### Source document

F_z'(x,y,z)  = 2 b' x + 2 b y + 2 a" z = 2 ( b' x + b y + a" z )

The matrix formed by half the coefficients of x, y and z is

        [ a     b"      b']

  C =   [ b"    a'      b ]

        [ b'    b       a"]

It is the symmetric cubic matrix of the conic section. The determinant of this matrix is usually written as the Greek capital delta. Here we denote this determinant as 'DELTA'.

        | a     b"      b'|

DELTA = | b"    a'      b |

        | b'    b       a"|

The matrix

        [ a     b"]

        [ b"    a']

is the quadratic matrix of the conic section. The determinant of this matrix is usually written as the Greek delta. Here we denote this determinant as 'delta'.

        | a     b"|

delta = | b"    a'| = a a' - b"²

The cofactors of the elements of the cubic matrix are denoted as

        A, A', A", B, B', B"

In the following sections we denote :

        [x]        [x₁]        [x₂]

    P = [y]   P₁ = [y₁]   P₂ = [y₂]

        [z]        [z₁]        [z₂]

Matrix notation of the equation of a conic section

         T                [ a     b"      b'] [x]

        P C P = [x  y  z].[ b"    a'      b ].[y]

                          [ b'    b       a"] [z]

                          [ a x + b" y + b' z ]

              = [x  y  z].[ b" x + a' y + b z ]

                          [ b' x + b y + a" z ]

              = x(a x + b" y + b' z)+y(b" x + a' y + b z)+z(b' x + b y + a" z)

              = a x²  + 2 b" x y + a' y²  + 2 b' x z + 2 b y z + a" z²

So, the equation of a conic section is

        P^T C P = 0

Corollaries

It is easy to prove that

F(x₁,y₁,z₁) = P₁^T C P₁

F(kx₁,ky₁,kz₁) =  (kP₁)^T C (kP₁) = k (P₁^T C P₁)

F(x₁ + x₂, y₁ + y₂, z₁ + z₂) = (P₁ + P₂)^T  C (P₁ + P₂)

        [ a     b"      b']  [x₁]        [F_x'(x₁,y₁,z₁)]

C.P₁ =  [ b"    a'      b ]. [y₁] = (1/2).[F_y'(x₁,y₁,z₁)]

        [ b'    b       a"]  [z₁]        [F_z'(x₁,y₁,z₁)]

Switching property

Theorem:

If F(x,y,z) = a x²  + 2 b" x y + a' y ² + 2 b' x z + 2 b y z + a" z²

then

     x₁.F_x'(x₂,y₂,z₂) + y₁.F_y'(x₂,y₂,z₂) + z₁.F_z'(x₂,y₂,z₂)

  =  x₂.F_x'(x₁,y₁,z₁) + y₂.F_y'(x₁,y₁,z₁) + z₂.F_z'(x₁,y₁,z₁)

proof:

     x₁.F_x'(x₂,y₂,z₂) + y₁.F_y'(x₂,y₂,z₂) + z₁.F_z'(x₂,y₂,z₂)

                        [F_x'(x₂,y₂,z₂)]

        =  [x₁  y₁  z₁] [F_y'(x₂,y₂,z₂)] = 2 P₁^T C P₂

                        [F_z'(x₂,y₂,z₂)]

and

     x₂.F_x'(x₁,y₁,z₁) + y₂.F_y'(x₁,y₁,z₁) + z₂.F_z'(x₁,y₁,z₁)

### Dataset extract
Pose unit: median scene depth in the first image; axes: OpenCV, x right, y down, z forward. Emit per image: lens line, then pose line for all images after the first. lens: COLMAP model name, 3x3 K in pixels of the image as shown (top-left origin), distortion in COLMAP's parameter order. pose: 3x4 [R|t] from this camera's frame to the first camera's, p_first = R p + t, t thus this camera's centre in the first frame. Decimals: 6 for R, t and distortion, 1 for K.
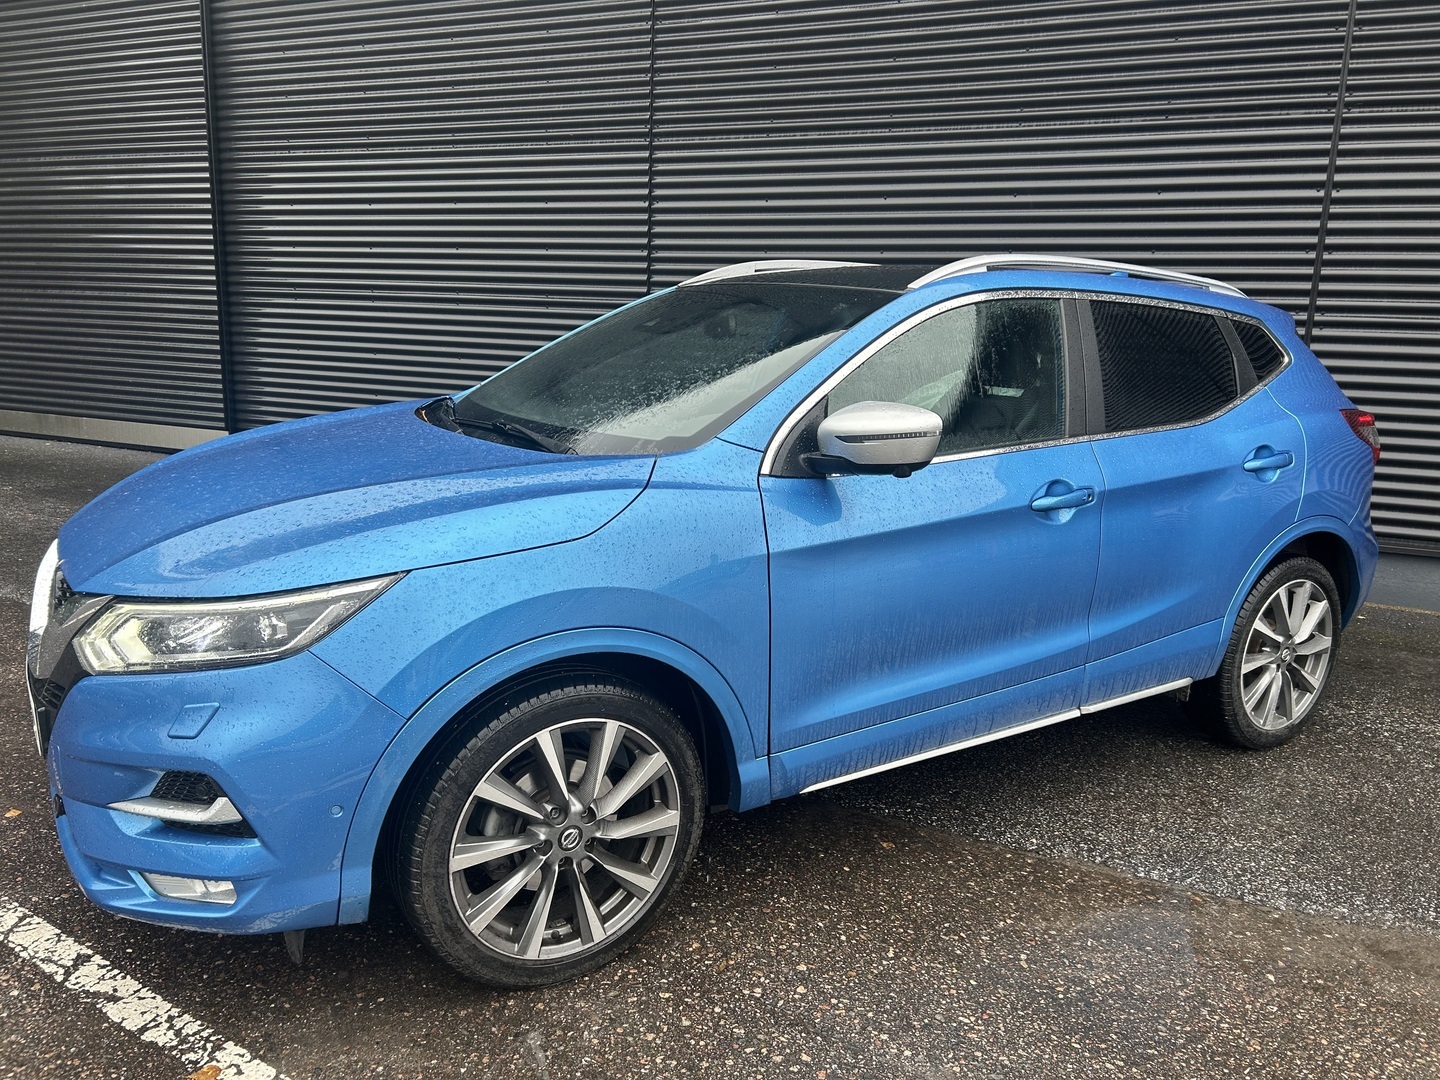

### Task
Print the stretch of the conic section text from "Corollaries" through "C (P₁ + P₂)", character for character.

### Reply
Corollaries

It is easy to prove that

F(x₁,y₁,z₁) = P₁^T C P₁

F(kx₁,ky₁,kz₁) =  (kP₁)^T C (kP₁) = k (P₁^T C P₁)

F(x₁ + x₂, y₁ + y₂, z₁ + z₂) = (P₁ + P₂)^T  C (P₁ + P₂)